Se a conjuntura política já estava conturbada depois das denúncias do deputado Roberto Jefferson sobre a existência do “mensalão”, o caldo entornou de vez com seu depoimento no Conselho de Ética e Decoro Parlamentar da Câmara dos Deputados, semana passada. Uma coisa verdadeiramente impressionante.
“Poucas vezes apresentou-se em público um espetáculo tão revelador dos bastidores de Brasília e das relações espúrias entre o Executivo e o Legislativo. Chegou a ser didático. Às vezes parecia reunião para ensinar como usar dinheiro ilícito de campanha, caixa 2, doações e compra de votos.”
Zuenir Ventura, jornalista, O Globo , 15.06.2005
As acusações feitas pelo ex-presidente do PTB são gravíssimas e se tiveram o dom de atingir em cheio o governo Lula, a ponto de provocar a queda do ministro da Casa Civil, o poderoso José Dirceu, atingiram também, frontalmente, a instituição do Parlamento, a classe política e suas práticas de atuação.
“Tudo o que foi relatado – mesmo se o mensalão for completa fantasia – mostra uma doença crônica: a falta de fronteira entre público e privado, a promiscuidade no uso da coisa pública para atender interesses privados, o uso de todos os cargos de direção nas empresas públicas, de todos os postos-chaves da administração direta e indireta para arrecadar dinheiro para os partidos.”

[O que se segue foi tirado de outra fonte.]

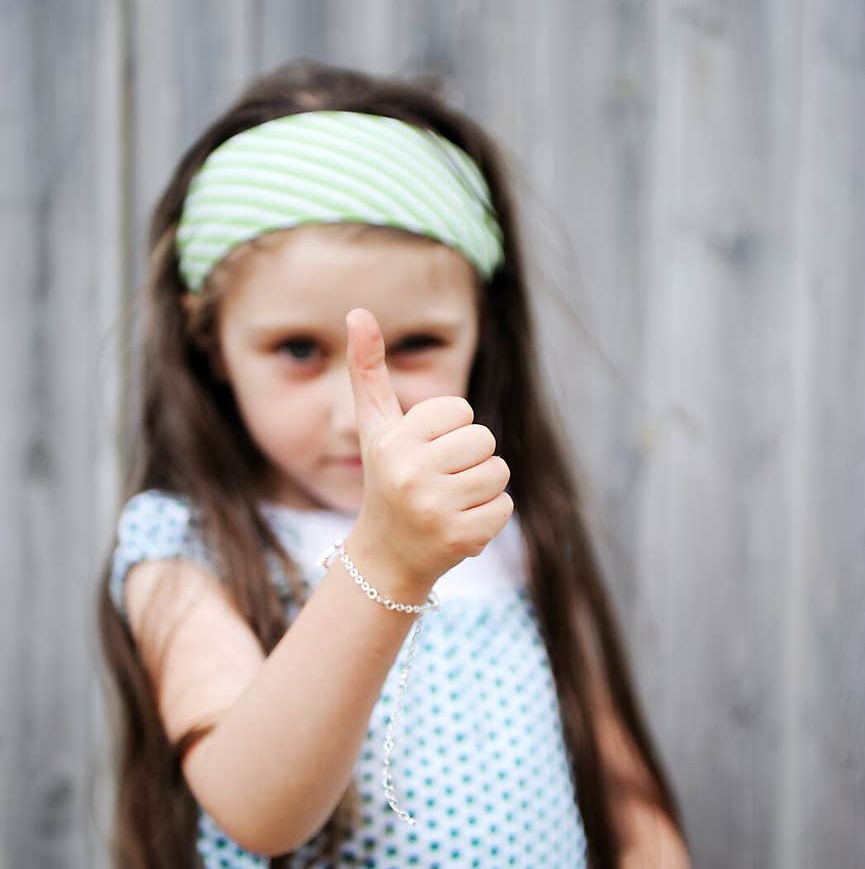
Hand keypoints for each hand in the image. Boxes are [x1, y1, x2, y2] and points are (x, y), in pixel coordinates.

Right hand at [344, 308, 513, 597]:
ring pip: (498, 473)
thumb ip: (368, 370)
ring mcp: (436, 509)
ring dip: (481, 488)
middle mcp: (411, 475)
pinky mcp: (461, 538)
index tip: (425, 453)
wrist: (386, 557)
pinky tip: (458, 525)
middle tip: (439, 481)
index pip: (461, 411)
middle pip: (485, 440)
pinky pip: (504, 508)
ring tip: (449, 502)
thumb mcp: (376, 426)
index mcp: (394, 442)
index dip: (450, 430)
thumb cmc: (387, 479)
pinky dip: (489, 516)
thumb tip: (356, 310)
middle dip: (470, 459)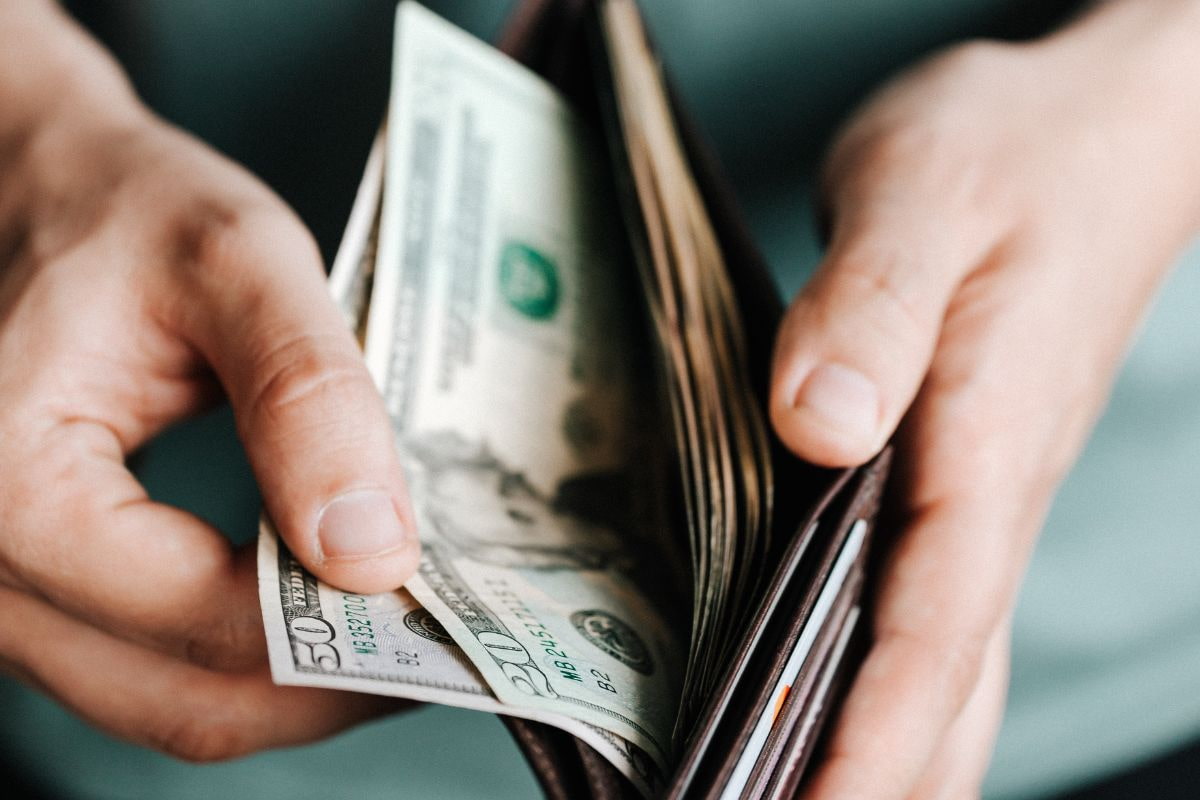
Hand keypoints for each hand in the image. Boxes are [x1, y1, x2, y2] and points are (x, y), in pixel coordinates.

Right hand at [0, 2, 415, 760]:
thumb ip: (306, 398)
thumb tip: (372, 551)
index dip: (335, 633)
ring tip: (400, 634)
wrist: (39, 192)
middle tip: (444, 644)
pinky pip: (150, 668)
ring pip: (167, 701)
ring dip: (294, 688)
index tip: (441, 609)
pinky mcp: (45, 589)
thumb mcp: (234, 262)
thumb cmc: (124, 210)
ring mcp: (8, 592)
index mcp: (11, 484)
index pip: (200, 616)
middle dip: (328, 686)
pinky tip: (324, 615)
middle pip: (183, 697)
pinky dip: (247, 661)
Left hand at [769, 1, 1199, 795]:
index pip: (932, 627)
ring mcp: (980, 493)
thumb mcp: (924, 195)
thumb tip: (817, 426)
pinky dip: (888, 682)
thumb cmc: (1011, 153)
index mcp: (986, 443)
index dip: (868, 739)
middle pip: (945, 681)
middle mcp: (990, 493)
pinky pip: (927, 608)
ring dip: (888, 753)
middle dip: (873, 781)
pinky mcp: (957, 476)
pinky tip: (833, 704)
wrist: (1091, 133)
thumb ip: (871, 307)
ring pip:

Miriam Leitão, jornalista, O Globo, 15.06.2005
Independente das repercussões que a presente crise trás para o governo e do abalo que provoca na governabilidade, uma coisa é indispensável destacar: o sistema político no Brasil na forma como está configurado, além de disfuncional, é favorecedor de todo o tipo de desvio e incongruência, a começar pelo esquema mais do que suspeito de financiamento das campanhas políticas (ver a respeito números anteriores do Gestão Hoje 472, 473 e 503). Daí, a importância capital de se aproveitar essa oportunidade para avançar na reforma política.
“Uma investigação exemplar e a punição dos envolvidos nos escândalos recentes são cruciais para a saúde política e econômica do país no longo prazo, mas não serão suficientes. (…) É preciso atacar também as fontes que geram oportunidades para episódios como esses. Precisamos de uma reforma política que aumente a fidelidade partidária, diminuindo a possibilidade de um deputado leiloar a sua entrada para um outro partido pouco depois de ter sido eleito, e que restrinja as legendas de aluguel. É necessário também diminuir a proporção de cargos públicos sujeitos a nomeação política.”
José Alexandre Scheinkman, FSP, 19.06.2005
Além de uma necessária faxina ética, o esforço que será feito com a realização de, pelo menos, uma Comissão Parlamentar de Inquérito, deve produzir também uma proposta séria de reforma política que vá até a raiz do problema. A sociedade brasileira, com o peso majoritário da opinião pública, exige isso. Está na mão da classe política uma oportunidade ímpar para fazer avançar o processo representativo. Caso contrário, continuaremos atolados no pântano em que se transformou o sistema político no país.
“Todos os governos recentes sofreram com essa irracionalidade que caracteriza o sistema político brasileiro e que só poderá ser resolvida com o sistema de voto distrital misto combinado com fidelidade partidária e financiamento público de campanhas.”